Those words came back to haunt him on Sunday as his expensively assembled team were held to a 0-0 draw at Gijon’s Molinon stadium, with the likes of FIFA Ballon d’Or winner Cristiano Ronaldo and Gareth Bale, the world’s most expensive player, drawing a blank.
It was a triumph for modest Gijon, whose annual budget in 2014-15 was more than 100 times smaller than Real’s, while Benitez was left bemoaning a lack of shooting accuracy from his players but insisting he was still optimistic Real can secure silverware this term.
Benitez, who was a player and coach in Real’s academy before stints in charge at clubs including Valencia, Liverpool, Chelsea, Inter Milan and Napoli, replaced the sacked Carlo Ancelotti after Real failed to win the Champions League, La Liga or the King’s Cup last season.
“We finished up playing a 4-3-3 formation to try to keep the players who could score high up the pitch, have more control in the middle and have the fullbacks offer width,” Benitez told a news conference.
“I think that we managed all that but we lacked precision in the final ball and weren’t clinical enough in front of goal,” added the 55-year-old.
“It’s a matter of steadily improving our precision, our physical fitness and the way we function as a unit.”
Real’s next La Liga outing is at home to Real Betis on Saturday, when the demanding fans at the Bernabeu will be expecting entertaining football and a resounding victory.
Anything less and Benitez could already be subjected to the angry whistling that dogged Ancelotti’s second and final season.

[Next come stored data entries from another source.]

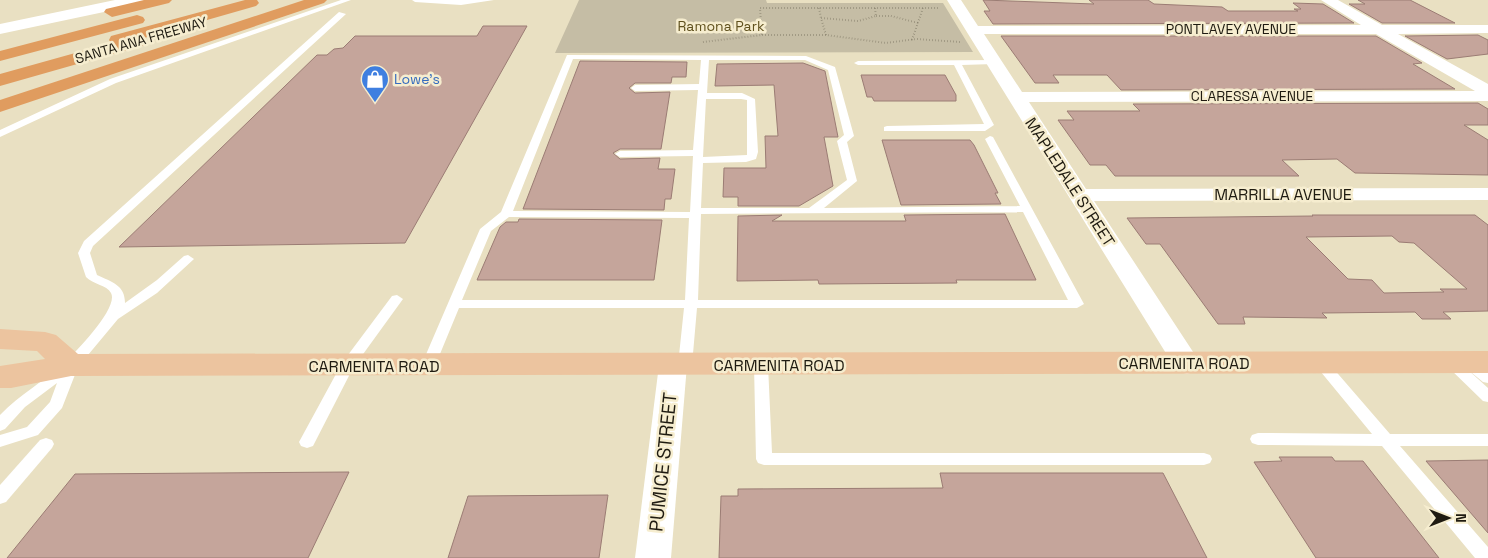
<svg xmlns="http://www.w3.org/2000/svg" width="1488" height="558" font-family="'Space Grotesk',sans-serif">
	<rect width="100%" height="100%" fill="#e9e0c2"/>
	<polygon fill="#c5bda5" points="579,0 766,0 767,3 943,3 973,52 555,53"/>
	<g fill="#c5a59b" stroke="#9b7c74" fill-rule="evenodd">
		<polygon points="983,0 1094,4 1089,0 1148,0 1154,4 1222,7 1228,11 1298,11 1294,9 1301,9 1293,3 1323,4 1354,23 993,24 984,11 990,11"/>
		<polygon points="1358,0 1410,0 1455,23 1382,23 1349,4 1365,4"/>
		<polygon points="483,26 527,26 405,243 119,247 317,55 327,55 334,49 343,48 355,36 477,36"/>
		<polygon points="1478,35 1488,40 1488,54 1447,59 1405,36"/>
		<polygon points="1001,36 1376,36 1422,63 1413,64 1455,89 1121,90 1107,75 1053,75 1059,83 1035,83"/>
		<polygon points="580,61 687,62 686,77 672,77 671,83 635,83 629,88 635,93 670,92 661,149 620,149 613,153 620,159 660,158 658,169 675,169 671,199 665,199 664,210 523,209"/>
		<polygon points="803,63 825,71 838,137 824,137 833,186 799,206 738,206 738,197 723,197 724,168 766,168 765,136 778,136 774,85 715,86 717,64"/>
		<polygon points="861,75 945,75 956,95 956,101 874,101 872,97 867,97"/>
		<polygon points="1478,103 1488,109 1488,125 1464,125 1488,140 1488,175 1355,173 1337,159 1282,160 1299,176 1115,176 1106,165 1090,165 1058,120 1074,120 1067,111 1140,111 1133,104"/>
		<polygon points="882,140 970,140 974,145 998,193 995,193 1001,204 901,205"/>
		<polygon points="1005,214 1036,280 956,280 957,283 819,284 818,280 737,281 738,216 782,215 772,221 906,221 904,215"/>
		<path d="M1312 215H1475L1488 225V311L1443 312 1451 319H1422L1415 312 1322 313 1327 318 1243 317 1245 324H1218L1160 244H1146L1127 218 1313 216ZM1392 236 1399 242 1414 243 1467 289H1440L1444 292 1384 293 1372 280 1348 279 1306 237Z"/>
		<polygon points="519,219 662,220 654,280 477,280 500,227 506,222 518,222"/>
		<polygon points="1279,457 1332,457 1335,461 1363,461 1439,558 1316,558 1254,462 1282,461"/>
		<polygon points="1488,460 1488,533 1426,461"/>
		<polygon points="349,472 308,558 7,558 75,474"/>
		<polygon points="940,473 1163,473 1207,558 719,558 721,496 738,496 738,489 943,488"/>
		<polygon points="608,495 599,558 448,558 468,496"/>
	</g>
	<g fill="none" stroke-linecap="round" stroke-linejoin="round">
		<g stroke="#7f7865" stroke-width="2" stroke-dasharray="0.5 2.5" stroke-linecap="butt">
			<polyline points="819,8 821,18"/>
			<polyline points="876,16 891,16 918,23"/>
			<polyline points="762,35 826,35 886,43 916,39 960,42"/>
			<polyline points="826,35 821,18 858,21 876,16 875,8"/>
			<polyline points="912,40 923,8"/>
			<polyline points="703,42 762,35 760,8 938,8"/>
		</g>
		<g fill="#fff" fill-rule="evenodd">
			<polygon points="341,0 351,0 116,83 0,137 0,130 110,79"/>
			<polygon points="412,0 494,0 461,5 415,2"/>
			<path d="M339 12 346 14 93 246 90 253 97 275C112 282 125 285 125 303L157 280 184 256 188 255 194 259 157 293 118 319 78 367 62 408 38 435 0 447V435L27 427 50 402 57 383 25 407 5 429 0 431V415C20 394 45 381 66 361 77 351 119 307 111 293 107 285 92 284 86 277L78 253 84 241Z"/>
			<path d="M567 55 806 56 835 67 854 136 847 142 857 181 824 208 1020 206 985 139 990 136 993 137 1084 304 1077 308H697L692 365 690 368H680L678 365 684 308H459L435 366 433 369H423L421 366 480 229 501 212ZM573 59 701 60 699 84 635 85 631 88 635 91 698 90 693 150 620 151 615 154 620 157 693 156 690 212 513 211ZM709 60H805L828 70 844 135 837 141 847 180 809 208H701L703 163 746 162 756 159 758 152 755 99 742 93H707ZM706 99H741L747 100V155L703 157ZM1023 212 1068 300H698L701 214ZM509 217 689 218 685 300H462L491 231Z"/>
			<polygon points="997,60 998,62 994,64 962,65 994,125 985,131 884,131 884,127 887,126 984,124 954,65 858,65 854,63 858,61"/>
			<polygon points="397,295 403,299 353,368 313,446 307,448 301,446 299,442 342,363 392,296"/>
			<polygon points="1321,358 1326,360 1390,434 1488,434 1488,446 1400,446 1488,547 1488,558 1475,558 1382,446 1258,445 1252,443 1250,439 1252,435 1258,433 1372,434 1316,366 1314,363 1316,360"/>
			<polygon points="1452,358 1463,366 1462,363 1464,360 1474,360 1488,370 1488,383 1483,382 1467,369 1488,388 1488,402 1483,401 1447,366 1445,363 1447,360"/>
			<polygon points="761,360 766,362 768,365 772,453 1204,453 1210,455 1212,459 1210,463 1204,465 764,465 758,463 756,459 754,365 756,362"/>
			<polygon points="46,438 52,440 54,444 52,448 6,502 0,504 0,485 40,440"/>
		</g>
		<g fill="#fff" fill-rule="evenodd">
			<path d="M947 0H961L978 26 1361 25 1321 0H1338L1382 25H1488V33L1398 34 1488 84V101L1029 102 1086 189 1488 188V200L1094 201 1201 364 1197 371 1187 374 1177 371ZM984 34H1376L1475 91 1022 92Z"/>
			<polygon points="673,355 683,358 687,365 671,558 635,558 659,365 663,358"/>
		</g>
		<polygon fill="#fff" fill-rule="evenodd" points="115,0 145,0 137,5 0,34 0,24"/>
		<polygon fill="#ecc49f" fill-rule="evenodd" points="0,329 45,332 56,335 78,354 1488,351 1488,373 71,376 11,388 0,388 0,366 45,359 37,351 0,349"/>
		<g fill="#e09c5f" fill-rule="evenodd">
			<polygon points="144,0 172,0 169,3 112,17 104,12 106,9"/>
			<polygon points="245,0 257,0 259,3 256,6 144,38 146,41 144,45 0,86 0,74 111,43 109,40 111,36"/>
			<polygon points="304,0 327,0 324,3 0,112 0,100"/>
			<polygon points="137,15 143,17 145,20 143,23 0,61 0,51"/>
		</g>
	</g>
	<defs>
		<g id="shop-pin" transform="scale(1.4375)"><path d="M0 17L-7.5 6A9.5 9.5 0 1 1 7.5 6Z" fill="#3f7fe0" stroke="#f6edcf"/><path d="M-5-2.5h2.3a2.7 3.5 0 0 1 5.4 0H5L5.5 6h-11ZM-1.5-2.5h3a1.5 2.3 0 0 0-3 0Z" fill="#fff"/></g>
	</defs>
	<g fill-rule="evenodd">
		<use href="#shop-pin" x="375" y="79"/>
	</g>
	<g text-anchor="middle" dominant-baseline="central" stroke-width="5" stroke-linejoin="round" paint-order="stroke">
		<g font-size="14" fill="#60511e" stroke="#f6edcf">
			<text x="721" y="26">Ramona Park</text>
		</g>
		<g font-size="14" fill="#1f1b11" stroke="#f6edcf">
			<text x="1231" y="29">PONTLAVEY AVENUE</text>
			<text transform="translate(141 40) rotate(-16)">SANTA ANA FREEWAY</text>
			<text x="1252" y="96">CLARESSA AVENUE</text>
		</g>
		<g font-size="14" fill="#366cbe" stroke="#f6edcf" text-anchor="start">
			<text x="394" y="79">Lowe's</text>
		</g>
		<g font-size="16" fill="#1f1b11" stroke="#f6edcf">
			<text transform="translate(1070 182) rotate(57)">MAPLEDALE STREET</text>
			<text x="1283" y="194">MARRILLA AVENUE</text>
			<text x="1184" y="363">CARMENITA ROAD</text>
			<text x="779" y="365">CARMENITA ROAD</text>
			<text x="374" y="366">CARMENITA ROAD</text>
		</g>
		<g font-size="19" fill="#1f1b11" stroke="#f6edcf">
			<text transform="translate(663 462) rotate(-84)">PUMICE STREET</text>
		</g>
	</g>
	<g transform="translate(1448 518) rotate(90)" stroke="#f6edcf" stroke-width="4" paint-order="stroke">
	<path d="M0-4L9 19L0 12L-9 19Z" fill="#1f1b11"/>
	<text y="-8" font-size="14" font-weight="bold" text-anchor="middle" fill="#1f1b11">N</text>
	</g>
</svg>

Captain Sergio Ramos said there was no need to worry about the recent lack of goals.
“Obviously the first half didn’t go well and while we had more possession and had more of the initiative in the second, our chances didn’t finish in goals and we weren’t able to kill off the game,” the Spain international told reporters.
“This shows that there are teams in the first division that fully deserve to be here and it is going to be very tough to win at every stadium,” he added. “We have to continue improving.”